**What is expected**
Restate verbatim the span of lines below between the line with "wall art [75,236,299,420]" and the line with "computer monitor [254,479,456,657]", including those two lines, and only that span.

**Supplied material**
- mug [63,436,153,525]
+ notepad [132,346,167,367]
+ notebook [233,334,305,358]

--

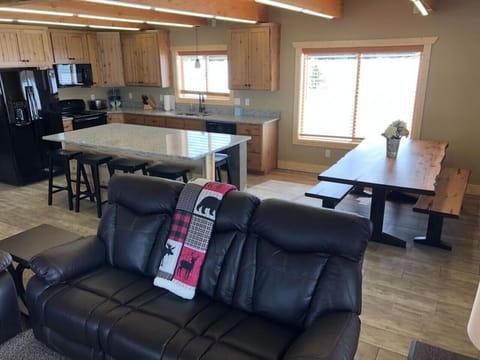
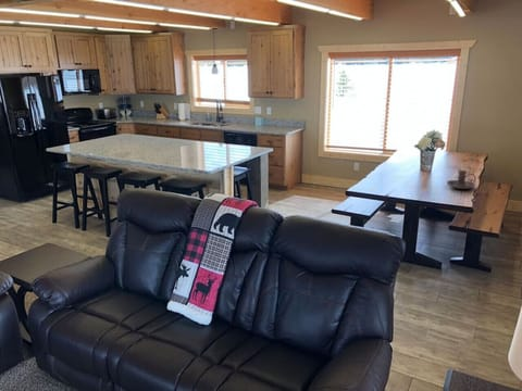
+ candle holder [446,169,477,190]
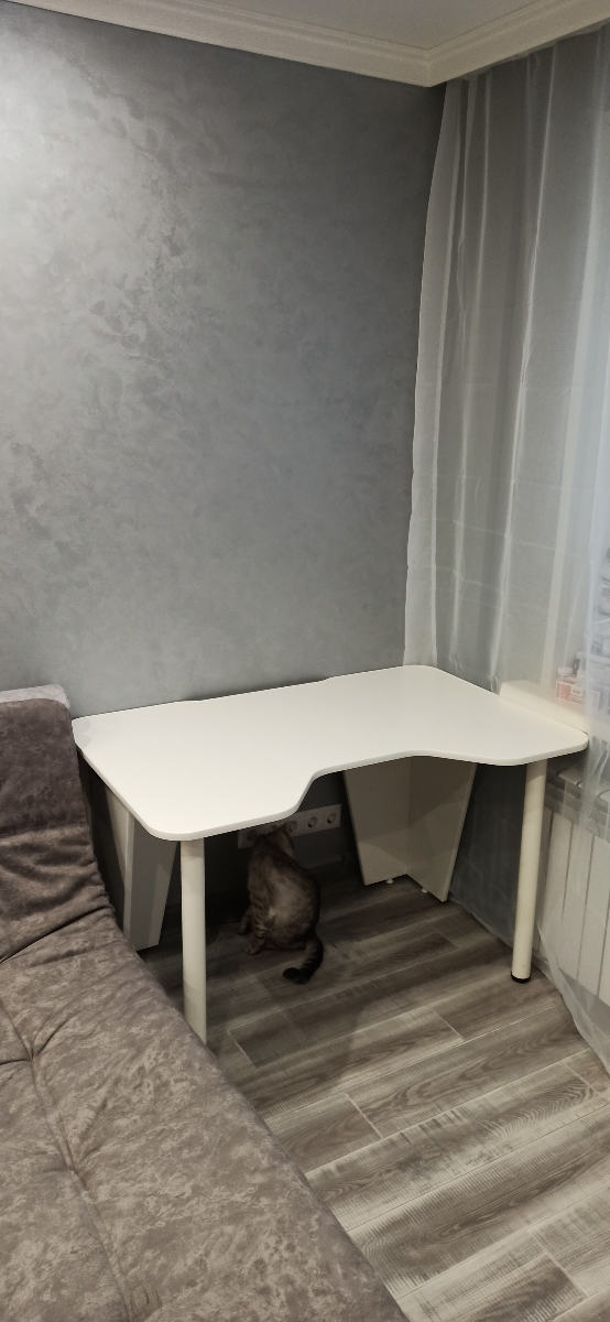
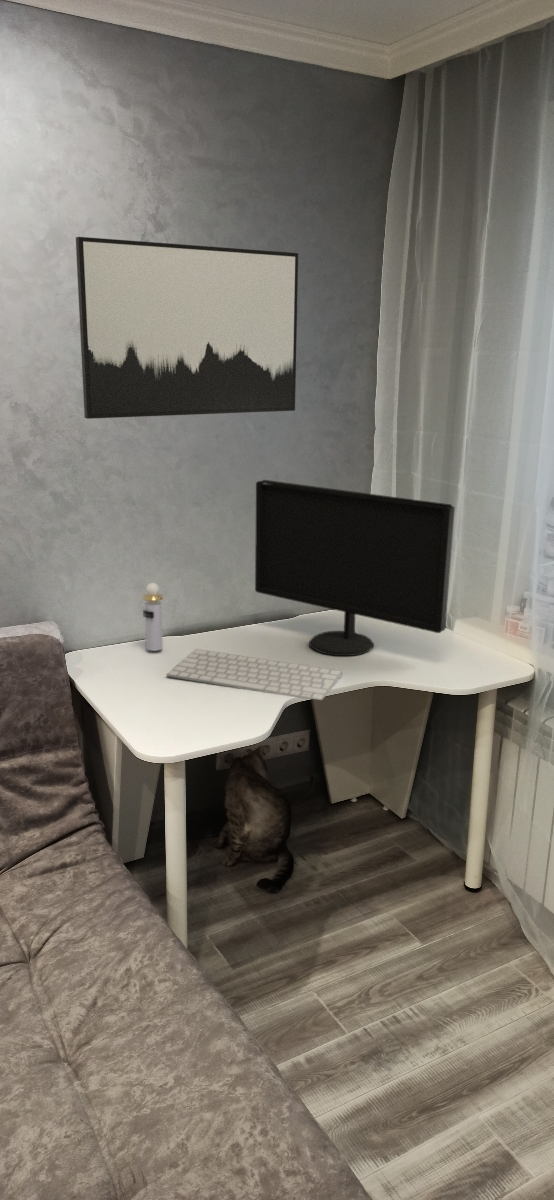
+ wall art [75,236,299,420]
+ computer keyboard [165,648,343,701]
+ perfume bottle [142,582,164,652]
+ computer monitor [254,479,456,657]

* * *

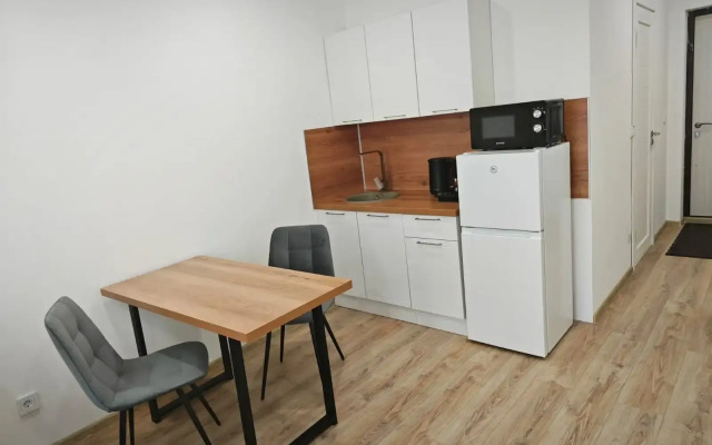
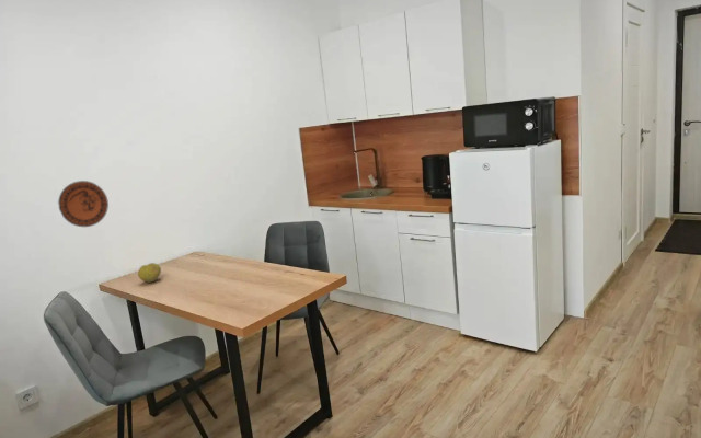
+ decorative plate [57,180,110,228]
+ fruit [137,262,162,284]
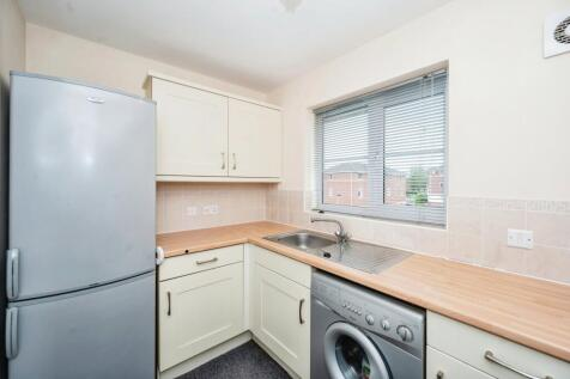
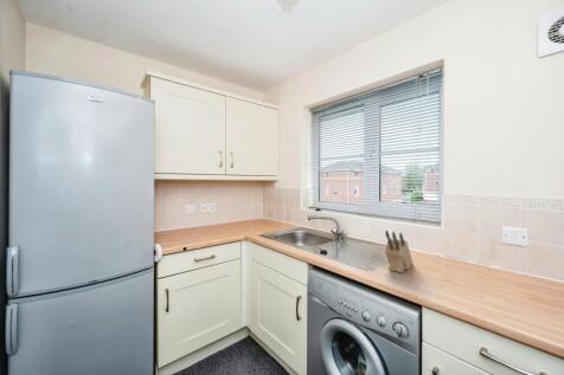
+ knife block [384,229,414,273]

**Exercise answer**
+ wall art [75,236,299,420]
+ computer keyboard [165,648,343,701]
+ perfume bottle [142,582,164,652]
+ computer monitor [254,479,456,657]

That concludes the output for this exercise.